WHAT YOU ARE ASKED TO DO » Could you extract all the lines below word for word, leaving the pictures out of your answer?

=== RECORDS FOR THIS TASK ===

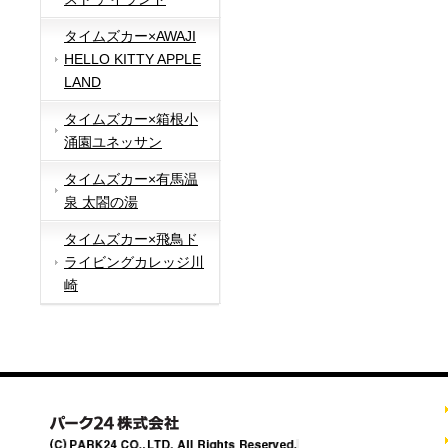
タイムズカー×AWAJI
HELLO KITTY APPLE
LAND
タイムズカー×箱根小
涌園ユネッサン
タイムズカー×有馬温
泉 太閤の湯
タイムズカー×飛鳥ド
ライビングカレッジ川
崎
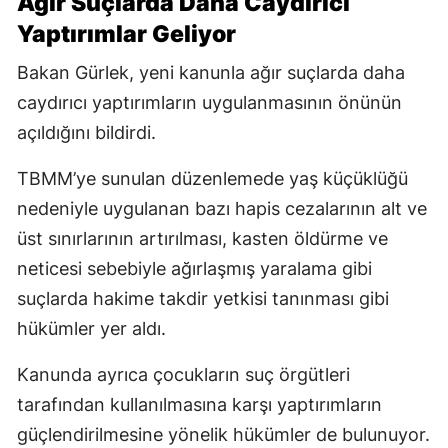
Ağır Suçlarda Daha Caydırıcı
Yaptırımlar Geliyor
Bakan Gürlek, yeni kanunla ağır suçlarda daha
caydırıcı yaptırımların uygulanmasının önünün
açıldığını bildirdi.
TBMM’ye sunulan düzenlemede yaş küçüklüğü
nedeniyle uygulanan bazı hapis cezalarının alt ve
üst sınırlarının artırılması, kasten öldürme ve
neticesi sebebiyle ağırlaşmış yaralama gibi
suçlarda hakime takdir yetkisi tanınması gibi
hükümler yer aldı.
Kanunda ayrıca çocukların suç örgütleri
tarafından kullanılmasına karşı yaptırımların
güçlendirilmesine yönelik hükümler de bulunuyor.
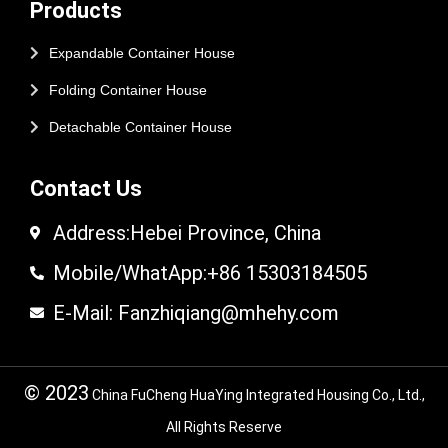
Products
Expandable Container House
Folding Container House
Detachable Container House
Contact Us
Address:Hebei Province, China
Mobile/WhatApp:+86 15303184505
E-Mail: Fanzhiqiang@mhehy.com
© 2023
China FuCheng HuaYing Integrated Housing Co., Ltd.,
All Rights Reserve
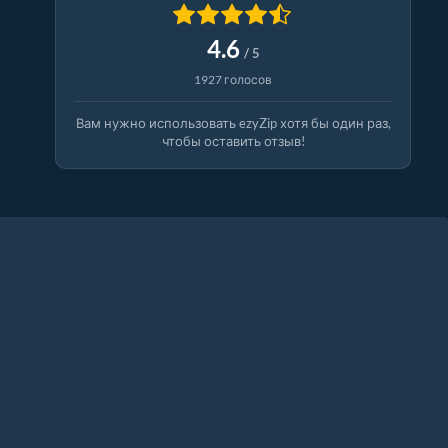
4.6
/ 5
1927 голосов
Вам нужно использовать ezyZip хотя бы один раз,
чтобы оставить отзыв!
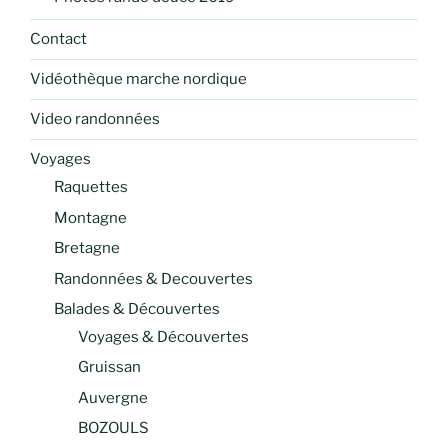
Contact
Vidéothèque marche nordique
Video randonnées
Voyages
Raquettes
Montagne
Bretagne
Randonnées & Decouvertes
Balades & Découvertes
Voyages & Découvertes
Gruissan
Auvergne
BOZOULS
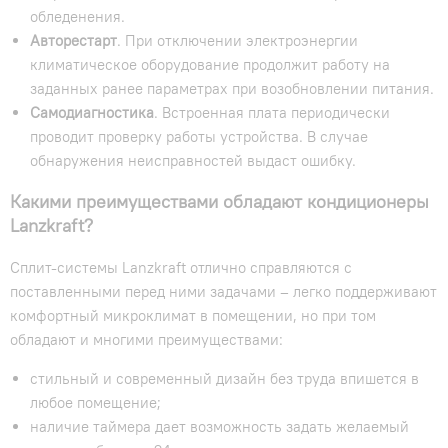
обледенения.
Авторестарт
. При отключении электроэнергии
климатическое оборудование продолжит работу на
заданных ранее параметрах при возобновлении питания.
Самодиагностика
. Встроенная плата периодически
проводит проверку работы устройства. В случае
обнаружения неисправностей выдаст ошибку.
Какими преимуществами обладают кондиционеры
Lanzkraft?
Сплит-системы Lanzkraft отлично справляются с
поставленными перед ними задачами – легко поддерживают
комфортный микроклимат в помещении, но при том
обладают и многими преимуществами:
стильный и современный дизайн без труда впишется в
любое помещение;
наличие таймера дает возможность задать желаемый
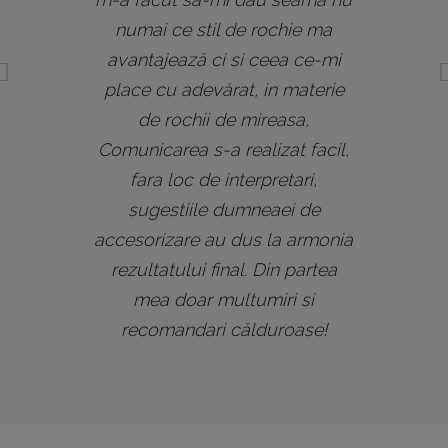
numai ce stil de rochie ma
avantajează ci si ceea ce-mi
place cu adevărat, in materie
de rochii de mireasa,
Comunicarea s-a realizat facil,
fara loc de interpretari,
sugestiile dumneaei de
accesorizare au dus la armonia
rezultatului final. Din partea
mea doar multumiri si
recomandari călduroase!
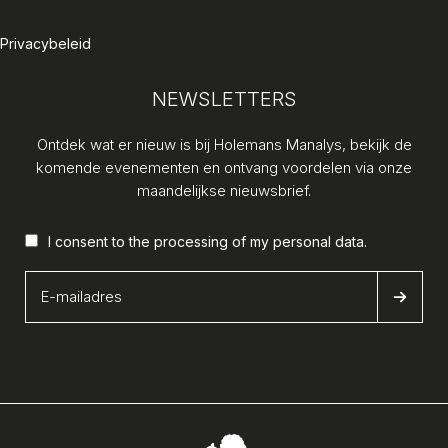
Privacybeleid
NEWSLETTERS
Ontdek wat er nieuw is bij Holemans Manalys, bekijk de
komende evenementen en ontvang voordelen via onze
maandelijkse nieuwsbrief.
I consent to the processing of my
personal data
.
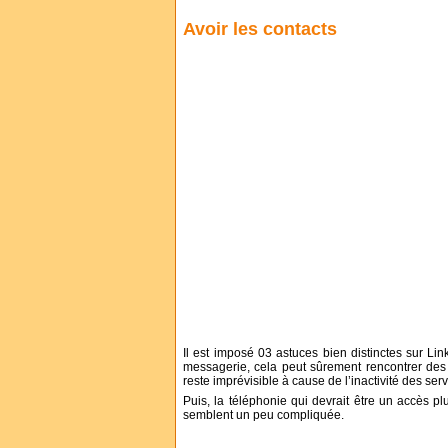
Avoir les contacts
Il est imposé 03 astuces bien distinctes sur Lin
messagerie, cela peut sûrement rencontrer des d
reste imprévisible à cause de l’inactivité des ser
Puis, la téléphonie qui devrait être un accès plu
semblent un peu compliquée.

===

ANSWER BOX »
タイムズカー×AWAJI
HELLO KITTY APPLE
LAND
タイムズカー×箱根小
涌園ユネッサン
タイムズカー×有馬温
泉 太閤の湯
タイムズカー×飛鳥ド
ライビングカレッジ川
崎
Ağır Suçlarda Daha Caydırıcı
Yaptırımlar Geliyor
Bakan Gürlek, yeni kanunla ağır suçlarda daha
caydırıcı yaptırımların uygulanmasının önünün
açıldığını bildirdi.
TBMM’ye sunulan düzenlemede yaş küçüklüğü
nedeniyle uygulanan bazı hapis cezalarının alt ve
üst sınırlarının artırılması, kasten öldürme ve
neticesi sebebiyle ağırlaşmış yaralama gibi
suçlarda hakime takdir yetkisi tanınması gibi
hükümler yer aldı.
Kanunda ayrıca çocukların suç örgütleri
tarafından kullanılmasına karşı yaptırımların
güçlendirilmesine yönelik hükümler de bulunuyor.
Products
Expandable Container House
Folding Container House
Detachable Container House
Contact Us
Address:Hebei Province, China
Mobile/WhatApp:+86 15303184505
E-Mail: Fanzhiqiang@mhehy.com
© 2023
China FuCheng HuaYing Integrated Housing Co., Ltd.,
All Rights Reserve
4.6
/ 5
1927 голосов
Вам нужно использовать ezyZip хотя бы один раз,
чтобы оставить отзыв!
Contact
Vidéothèque marche nordique
Video randonnées
Voyages
Raquettes
Montagne
Bretagne
Randonnées & Decouvertes
Balades & Découvertes
Voyages & Découvertes
Gruissan
Auvergne
BOZOULS
обледенения.
Авторестарт
. При отключении электроэнергии
климатическое оборудование продолжит работу на
заданных ранее параметрах при возобновлении питания.
Самодиагностика
. Встроенная плата периодически
проводит проверку работы устройства. В случае
обнаружения неисправностей выдаст ошибку.
Какими преимуществами обладают кондиционеры
Lanzkraft?
Сплит-системы Lanzkraft отлично справляются с
поставленными перед ними задачами – легко поддерживают
комфортный микроклимат в помещении, но при том
обладают и многими преимуществами:
стильный и современный дизайн без труда впишется в
любое помещение;
наличие таймера дает возможность задать желаемый
numai ce stil de rochie ma
avantajează ci si ceea ce-mi
place cu adevărat, in materie
de rochii de mireasa,
Comunicarea s-a realizat facil,
fara loc de interpretari,
sugestiile dumneaei de
accesorizare au dus la armonia
rezultatului final. Din partea
mea doar multumiri si
recomandari călduroase!
Privacybeleid
NEWSLETTERS
Ontdek wat er nieuw is bij Holemans Manalys, bekijk de
komende evenementen en ontvang voordelen via onze
maandelijkse nieuwsbrief.
I consent to the processing of my
personal data
.
Avoir les contacts
Il est imposé 03 astuces bien distinctes sur Lin
messagerie, cela peut sûrement rencontrer des d
reste imprévisible à cause de l’inactivité des ser
Puis, la téléphonie qui devrait être un accès plu
semblent un peu compliquée.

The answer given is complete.